Records supplied –
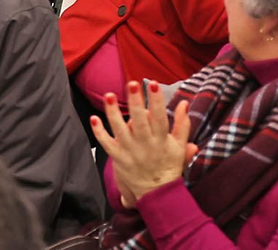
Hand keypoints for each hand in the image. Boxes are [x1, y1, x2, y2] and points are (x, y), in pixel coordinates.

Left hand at [89, 81, 197, 206]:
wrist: (157, 194)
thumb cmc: (169, 166)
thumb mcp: (179, 146)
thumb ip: (182, 124)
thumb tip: (184, 102)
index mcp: (161, 140)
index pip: (160, 117)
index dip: (156, 101)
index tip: (153, 84)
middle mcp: (145, 145)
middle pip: (139, 121)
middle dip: (135, 102)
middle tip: (131, 84)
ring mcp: (130, 152)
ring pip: (120, 130)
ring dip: (113, 113)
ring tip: (109, 95)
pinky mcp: (118, 158)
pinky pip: (107, 145)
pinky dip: (99, 133)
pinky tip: (94, 118)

Problem details –
Restate the tail of the listing word for word, beginning at the line containing "wrist: (157, 194)".

Task result –
wrist: (157, 194)
thumb cmc: (169, 166)
thumb mcp: (179, 146)
thumb ip: (182, 124)
thumb tip: (184, 102)
index mcp: (161, 140)
index pip: (160, 117)
index dip: (156, 101)
index tip: (153, 84)
middle mcp: (145, 145)
middle pip: (139, 121)
middle dip: (135, 102)
middle tip: (131, 84)
ring mcp: (130, 152)
ring pip: (120, 130)
ring dip: (113, 113)
ring tip: (109, 95)
pinky mcp: (118, 158)
pinky pip: (107, 145)
pinky dip: (99, 133)
pinky tip: (94, 118)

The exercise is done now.